Tengamos bien presentes estas últimas frases para comprender mejor después la
sorprendentes deducciones de nuestro autodidacta.
Cuando
la precedente epístola de Toscanelli llegó a poder de su destinatario, éste se
apresuró a comunicársela al soberano, quien, a su vez, la dio a conocer a los
técnicos en cosmografía y navegación de su corte, para que sobre ella emitieran
el correspondiente dictamen.
El
proyecto de Toscanelli no fue aceptado por nuestros vecinos, pues nos consta
que éstos decidieron levantar el castillo de San Jorge, en la Mina de oro de Guinea
(1481), como escala obligada para sus navegaciones a lo largo de las costas
africanas. Desde este momento, el camino del Oeste propuesto por Toscanelli fue
olvidado, y su proyecto debió quedar depositado en los archivos de la
cancillería portuguesa.”[10]
La
fuente básica en la que Toscanelli se apoyaba para sostener su tesis no era
otra que los escritos de Marco Polo que,
como sabemos, vivió durante años en China, a la que él llamaba Catay. No estuvo en Japón (Cipango), pero tenía las referencias que
le proporcionaron los chinos, entre ellas que era el principal suministrador
tanto de oro como de perlas en la época en la que él estuvo allí. Toscanelli,
en base a las descripciones de Marco Polo, se atrevió a elaborar un mapa y
estimar la posible distancia a la que dichas tierras estaban de Europa… ¡por el oeste!, toda una temeridad. Pero
el rey de Portugal le dio crédito y eso lo convirtió en una fuente de
referencia indiscutible para Colón (que vivía en Portugal) y le brindaba un
argumentario de cierto prestigio para vender su propio proyecto. El canónigo Martins, interlocutor portugués
de Toscanelli, resultó ser un amigo de la familia de la mujer de Colón y le dio
información detallada al respecto. Para
el futuro almirante Toscanelli fue siempre la máxima autoridad en este asunto.
Colón, curiosamente, no leyó su fuente originaria (el libro de Marco Polo) hasta
poco antes de emprender su cuarto viaje (el último de todos). Y de dicha
lectura dedujo que entre la Tierra Firme
de Acá (Suramérica) y la de Allá (Asia)
tenía que haber algún estrecho o paso por el que Marco Polo alcanzó el Océano
Índico en su viaje de regreso, posibilidad que no había tenido en cuenta hasta
entonces, luego las dos tierras firmes eran continentes diferentes y Marco Polo
nunca llegó a saber que la de Acá
existía.
Aunque
el mapa de Toscanelli no haya llegado directamente hasta nosotros, sí lo ha
hecho la versión simplificada que del mismo elaboró Martín Behaim alrededor de 1492 y que Manzano publica en su libro:
Mapa de Martin Behaim
En
dicho mapa, como vemos, no hay ninguna gran masa de tierra al sur de Cipango.
Sin embargo Colón sabía que sí la había (la Tierra
Firme de Acá) ergo -además de Toscanelli- tenía otra fuente… más empírica,
menos teórica, que resultó ser extraordinariamente precisa.
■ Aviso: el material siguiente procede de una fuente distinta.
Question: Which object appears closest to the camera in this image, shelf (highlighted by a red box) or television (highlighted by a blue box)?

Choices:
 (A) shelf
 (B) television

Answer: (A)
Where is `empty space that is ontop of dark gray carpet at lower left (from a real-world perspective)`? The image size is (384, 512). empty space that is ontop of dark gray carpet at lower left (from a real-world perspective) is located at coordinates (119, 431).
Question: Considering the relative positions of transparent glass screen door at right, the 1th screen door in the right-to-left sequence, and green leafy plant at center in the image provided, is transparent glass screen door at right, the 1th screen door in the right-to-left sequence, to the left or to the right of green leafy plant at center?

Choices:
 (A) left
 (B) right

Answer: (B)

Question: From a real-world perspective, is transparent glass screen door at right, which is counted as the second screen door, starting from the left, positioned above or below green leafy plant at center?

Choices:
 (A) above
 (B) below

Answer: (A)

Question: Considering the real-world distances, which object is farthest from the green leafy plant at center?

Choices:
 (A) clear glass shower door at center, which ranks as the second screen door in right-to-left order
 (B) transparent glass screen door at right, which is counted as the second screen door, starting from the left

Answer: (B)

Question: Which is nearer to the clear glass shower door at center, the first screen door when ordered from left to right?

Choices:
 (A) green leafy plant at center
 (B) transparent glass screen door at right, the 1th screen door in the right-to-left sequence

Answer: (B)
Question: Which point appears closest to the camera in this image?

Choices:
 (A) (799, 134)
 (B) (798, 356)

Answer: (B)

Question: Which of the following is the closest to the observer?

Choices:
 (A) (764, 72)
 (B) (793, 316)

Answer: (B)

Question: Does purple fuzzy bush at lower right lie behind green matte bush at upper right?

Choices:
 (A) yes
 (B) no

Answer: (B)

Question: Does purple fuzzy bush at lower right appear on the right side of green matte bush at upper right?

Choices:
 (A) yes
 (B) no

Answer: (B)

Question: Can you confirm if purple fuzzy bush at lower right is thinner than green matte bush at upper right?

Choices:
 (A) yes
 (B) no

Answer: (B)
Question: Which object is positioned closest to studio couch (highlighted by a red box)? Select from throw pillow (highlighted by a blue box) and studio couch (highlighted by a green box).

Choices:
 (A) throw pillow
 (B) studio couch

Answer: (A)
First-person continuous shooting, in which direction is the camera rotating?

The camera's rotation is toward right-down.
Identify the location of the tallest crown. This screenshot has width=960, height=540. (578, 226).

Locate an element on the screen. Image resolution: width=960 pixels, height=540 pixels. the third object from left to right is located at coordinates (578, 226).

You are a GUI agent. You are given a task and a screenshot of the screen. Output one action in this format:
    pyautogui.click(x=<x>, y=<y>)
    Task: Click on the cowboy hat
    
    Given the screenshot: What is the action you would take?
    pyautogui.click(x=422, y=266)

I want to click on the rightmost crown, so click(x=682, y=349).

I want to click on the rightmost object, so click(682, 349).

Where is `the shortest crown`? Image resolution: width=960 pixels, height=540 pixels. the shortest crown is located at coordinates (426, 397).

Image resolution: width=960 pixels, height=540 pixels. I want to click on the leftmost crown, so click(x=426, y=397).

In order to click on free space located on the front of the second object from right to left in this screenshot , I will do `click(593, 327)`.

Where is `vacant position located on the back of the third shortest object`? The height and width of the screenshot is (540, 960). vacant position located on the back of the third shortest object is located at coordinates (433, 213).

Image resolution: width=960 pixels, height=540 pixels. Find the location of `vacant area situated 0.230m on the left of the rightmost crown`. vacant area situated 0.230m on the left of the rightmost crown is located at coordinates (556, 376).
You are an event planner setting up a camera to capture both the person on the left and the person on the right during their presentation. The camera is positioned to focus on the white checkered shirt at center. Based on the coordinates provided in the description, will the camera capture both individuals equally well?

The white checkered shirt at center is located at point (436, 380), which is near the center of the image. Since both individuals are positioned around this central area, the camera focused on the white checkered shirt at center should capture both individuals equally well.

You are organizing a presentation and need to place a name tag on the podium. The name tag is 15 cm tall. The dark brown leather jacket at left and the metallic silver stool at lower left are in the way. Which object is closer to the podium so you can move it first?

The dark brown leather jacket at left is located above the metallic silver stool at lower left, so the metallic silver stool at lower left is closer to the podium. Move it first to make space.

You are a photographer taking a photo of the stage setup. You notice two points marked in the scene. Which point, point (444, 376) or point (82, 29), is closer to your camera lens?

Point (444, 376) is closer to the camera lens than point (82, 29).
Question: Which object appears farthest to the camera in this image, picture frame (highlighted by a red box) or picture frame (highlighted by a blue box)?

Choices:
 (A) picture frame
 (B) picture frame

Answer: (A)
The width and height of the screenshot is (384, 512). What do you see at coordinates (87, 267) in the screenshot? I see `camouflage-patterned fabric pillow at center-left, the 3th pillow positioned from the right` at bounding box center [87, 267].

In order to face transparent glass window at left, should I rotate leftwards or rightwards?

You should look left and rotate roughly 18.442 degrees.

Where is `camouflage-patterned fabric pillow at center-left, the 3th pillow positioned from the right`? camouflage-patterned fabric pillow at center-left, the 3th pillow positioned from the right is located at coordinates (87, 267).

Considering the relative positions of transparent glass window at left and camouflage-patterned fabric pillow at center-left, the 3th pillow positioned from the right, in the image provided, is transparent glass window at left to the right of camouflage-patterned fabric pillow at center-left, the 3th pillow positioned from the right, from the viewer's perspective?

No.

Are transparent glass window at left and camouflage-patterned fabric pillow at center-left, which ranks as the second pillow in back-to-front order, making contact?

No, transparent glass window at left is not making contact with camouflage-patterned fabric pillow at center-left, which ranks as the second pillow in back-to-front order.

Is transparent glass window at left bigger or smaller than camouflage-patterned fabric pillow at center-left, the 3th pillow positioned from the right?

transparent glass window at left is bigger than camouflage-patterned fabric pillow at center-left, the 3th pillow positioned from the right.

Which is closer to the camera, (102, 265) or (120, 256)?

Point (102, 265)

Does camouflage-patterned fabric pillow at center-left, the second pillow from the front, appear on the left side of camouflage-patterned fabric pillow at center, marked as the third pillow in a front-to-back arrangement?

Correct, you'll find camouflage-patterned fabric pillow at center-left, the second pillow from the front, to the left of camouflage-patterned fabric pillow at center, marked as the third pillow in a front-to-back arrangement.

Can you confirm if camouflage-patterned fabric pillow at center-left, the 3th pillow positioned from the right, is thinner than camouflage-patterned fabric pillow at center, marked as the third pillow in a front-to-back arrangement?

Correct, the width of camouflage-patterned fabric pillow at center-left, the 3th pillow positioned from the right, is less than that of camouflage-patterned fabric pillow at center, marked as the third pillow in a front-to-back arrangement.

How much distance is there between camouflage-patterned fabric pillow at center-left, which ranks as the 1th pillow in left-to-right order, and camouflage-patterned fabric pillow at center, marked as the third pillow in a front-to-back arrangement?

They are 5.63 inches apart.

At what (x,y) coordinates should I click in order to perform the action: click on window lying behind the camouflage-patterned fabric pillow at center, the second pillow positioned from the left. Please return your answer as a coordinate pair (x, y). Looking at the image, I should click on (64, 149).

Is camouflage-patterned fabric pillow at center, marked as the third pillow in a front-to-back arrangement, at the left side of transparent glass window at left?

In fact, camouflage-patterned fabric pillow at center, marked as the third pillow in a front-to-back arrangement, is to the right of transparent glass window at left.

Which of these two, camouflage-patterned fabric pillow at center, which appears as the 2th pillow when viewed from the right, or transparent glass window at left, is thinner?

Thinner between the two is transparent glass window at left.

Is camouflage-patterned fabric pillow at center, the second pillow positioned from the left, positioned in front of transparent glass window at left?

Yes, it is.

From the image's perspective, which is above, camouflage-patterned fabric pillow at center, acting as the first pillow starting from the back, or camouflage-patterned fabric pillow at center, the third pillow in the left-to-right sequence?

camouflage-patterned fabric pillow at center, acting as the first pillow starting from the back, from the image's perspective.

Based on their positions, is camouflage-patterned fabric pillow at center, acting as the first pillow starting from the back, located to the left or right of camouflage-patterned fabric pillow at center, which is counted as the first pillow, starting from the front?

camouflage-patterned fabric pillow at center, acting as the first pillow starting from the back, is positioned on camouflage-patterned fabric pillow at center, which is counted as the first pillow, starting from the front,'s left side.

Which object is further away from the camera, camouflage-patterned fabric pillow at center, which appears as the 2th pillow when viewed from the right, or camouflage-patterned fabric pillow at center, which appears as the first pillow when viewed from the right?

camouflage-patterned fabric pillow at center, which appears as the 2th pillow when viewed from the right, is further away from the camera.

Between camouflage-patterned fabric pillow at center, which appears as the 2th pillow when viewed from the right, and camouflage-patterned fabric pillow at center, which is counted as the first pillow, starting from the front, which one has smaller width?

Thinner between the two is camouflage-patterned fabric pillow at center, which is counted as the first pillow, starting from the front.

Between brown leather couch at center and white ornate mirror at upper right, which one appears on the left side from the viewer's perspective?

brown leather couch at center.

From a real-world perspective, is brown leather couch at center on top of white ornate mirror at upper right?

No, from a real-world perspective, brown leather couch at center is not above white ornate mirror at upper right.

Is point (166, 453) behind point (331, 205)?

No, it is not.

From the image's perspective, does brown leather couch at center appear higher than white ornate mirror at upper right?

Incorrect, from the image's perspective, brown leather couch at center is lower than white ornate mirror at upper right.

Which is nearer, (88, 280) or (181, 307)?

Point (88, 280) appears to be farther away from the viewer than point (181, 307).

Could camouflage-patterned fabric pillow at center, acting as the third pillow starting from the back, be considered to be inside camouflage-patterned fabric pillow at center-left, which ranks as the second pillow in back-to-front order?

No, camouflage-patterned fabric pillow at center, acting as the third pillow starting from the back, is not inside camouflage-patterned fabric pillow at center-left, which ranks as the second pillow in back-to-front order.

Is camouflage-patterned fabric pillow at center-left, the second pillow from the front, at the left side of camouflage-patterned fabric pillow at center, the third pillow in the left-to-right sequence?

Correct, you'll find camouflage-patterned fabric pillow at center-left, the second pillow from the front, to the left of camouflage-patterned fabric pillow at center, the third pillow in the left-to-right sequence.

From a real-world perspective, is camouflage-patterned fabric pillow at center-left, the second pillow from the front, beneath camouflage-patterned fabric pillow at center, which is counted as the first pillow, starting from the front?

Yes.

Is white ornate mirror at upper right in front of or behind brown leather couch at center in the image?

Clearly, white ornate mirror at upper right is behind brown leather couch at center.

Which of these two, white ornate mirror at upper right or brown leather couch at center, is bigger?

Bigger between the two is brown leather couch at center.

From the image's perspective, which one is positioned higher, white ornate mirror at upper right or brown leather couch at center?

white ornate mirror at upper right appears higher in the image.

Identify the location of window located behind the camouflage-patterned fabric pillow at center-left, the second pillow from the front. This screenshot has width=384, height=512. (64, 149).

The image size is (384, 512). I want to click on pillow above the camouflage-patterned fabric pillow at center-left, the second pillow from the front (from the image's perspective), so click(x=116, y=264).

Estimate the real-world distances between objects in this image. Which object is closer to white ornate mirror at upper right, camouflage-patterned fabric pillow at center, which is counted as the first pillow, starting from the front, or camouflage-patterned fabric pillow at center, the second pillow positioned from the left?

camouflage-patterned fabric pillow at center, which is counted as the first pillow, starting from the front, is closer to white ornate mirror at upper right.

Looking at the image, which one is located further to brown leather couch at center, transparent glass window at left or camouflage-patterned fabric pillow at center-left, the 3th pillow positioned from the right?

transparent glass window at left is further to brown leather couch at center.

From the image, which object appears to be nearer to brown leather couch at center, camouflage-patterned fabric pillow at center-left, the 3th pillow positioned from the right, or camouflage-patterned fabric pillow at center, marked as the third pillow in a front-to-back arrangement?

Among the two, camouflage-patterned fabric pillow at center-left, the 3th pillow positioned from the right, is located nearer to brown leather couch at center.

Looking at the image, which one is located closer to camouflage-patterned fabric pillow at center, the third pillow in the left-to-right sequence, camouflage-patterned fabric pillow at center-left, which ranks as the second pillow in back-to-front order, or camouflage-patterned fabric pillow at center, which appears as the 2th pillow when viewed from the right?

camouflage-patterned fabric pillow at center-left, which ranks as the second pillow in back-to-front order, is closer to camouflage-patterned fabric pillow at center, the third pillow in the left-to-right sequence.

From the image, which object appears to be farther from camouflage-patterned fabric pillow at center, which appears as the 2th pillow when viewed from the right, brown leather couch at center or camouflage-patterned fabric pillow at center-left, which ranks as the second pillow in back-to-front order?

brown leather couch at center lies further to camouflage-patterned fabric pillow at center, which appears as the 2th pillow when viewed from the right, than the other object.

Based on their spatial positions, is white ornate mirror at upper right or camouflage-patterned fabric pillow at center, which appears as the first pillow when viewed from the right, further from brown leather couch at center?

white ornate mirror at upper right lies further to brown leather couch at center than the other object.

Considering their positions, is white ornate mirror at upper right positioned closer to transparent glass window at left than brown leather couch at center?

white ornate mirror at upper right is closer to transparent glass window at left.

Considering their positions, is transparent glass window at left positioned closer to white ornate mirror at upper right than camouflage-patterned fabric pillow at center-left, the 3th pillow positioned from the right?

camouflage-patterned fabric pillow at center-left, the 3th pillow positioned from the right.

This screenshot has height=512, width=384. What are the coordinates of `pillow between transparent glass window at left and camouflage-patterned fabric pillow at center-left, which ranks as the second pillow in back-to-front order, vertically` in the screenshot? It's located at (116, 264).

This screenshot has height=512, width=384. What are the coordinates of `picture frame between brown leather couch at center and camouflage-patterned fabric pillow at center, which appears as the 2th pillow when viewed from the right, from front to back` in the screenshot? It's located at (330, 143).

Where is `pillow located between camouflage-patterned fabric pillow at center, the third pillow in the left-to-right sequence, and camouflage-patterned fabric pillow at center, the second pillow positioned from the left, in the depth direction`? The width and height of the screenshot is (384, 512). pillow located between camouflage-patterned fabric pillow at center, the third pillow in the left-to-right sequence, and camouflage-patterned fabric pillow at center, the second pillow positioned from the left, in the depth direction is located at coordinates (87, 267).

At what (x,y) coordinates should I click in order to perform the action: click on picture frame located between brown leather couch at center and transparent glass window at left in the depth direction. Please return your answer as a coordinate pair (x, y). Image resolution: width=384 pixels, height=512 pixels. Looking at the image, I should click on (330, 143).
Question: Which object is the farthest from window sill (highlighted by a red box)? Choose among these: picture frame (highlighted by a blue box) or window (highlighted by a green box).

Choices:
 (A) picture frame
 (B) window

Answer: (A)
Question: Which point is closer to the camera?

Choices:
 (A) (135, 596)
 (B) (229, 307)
Sabía que la Tierra Firme de Acá (las costas de la
actual Venezuela) estaba sesenta o setenta
leguas justo al sur de Cipango (la Española), lo que era rigurosamente
cierto. Esa información no la pudo obtener de ninguna fuente erudita, sólo se
la pudo contar alguien que ya hubiera estado allí.
¿Por qué pensaba Colón que La Española era Cipango?
Colón
sabía cosas sobre aquellas tierras que no procedían de Toscanelli. Sabía que en
la isla que los nativos llamaban Quisqueya
había minas de oro… en una región que denominaban Cibao, que estaba gobernada por un señor llamado Caonaboa (palabra compuesta por los
vocablos taínos “Caona”, que
significaba “oro”, y “boa”, que significaba “casa”, lo que sugiere que su “nombre”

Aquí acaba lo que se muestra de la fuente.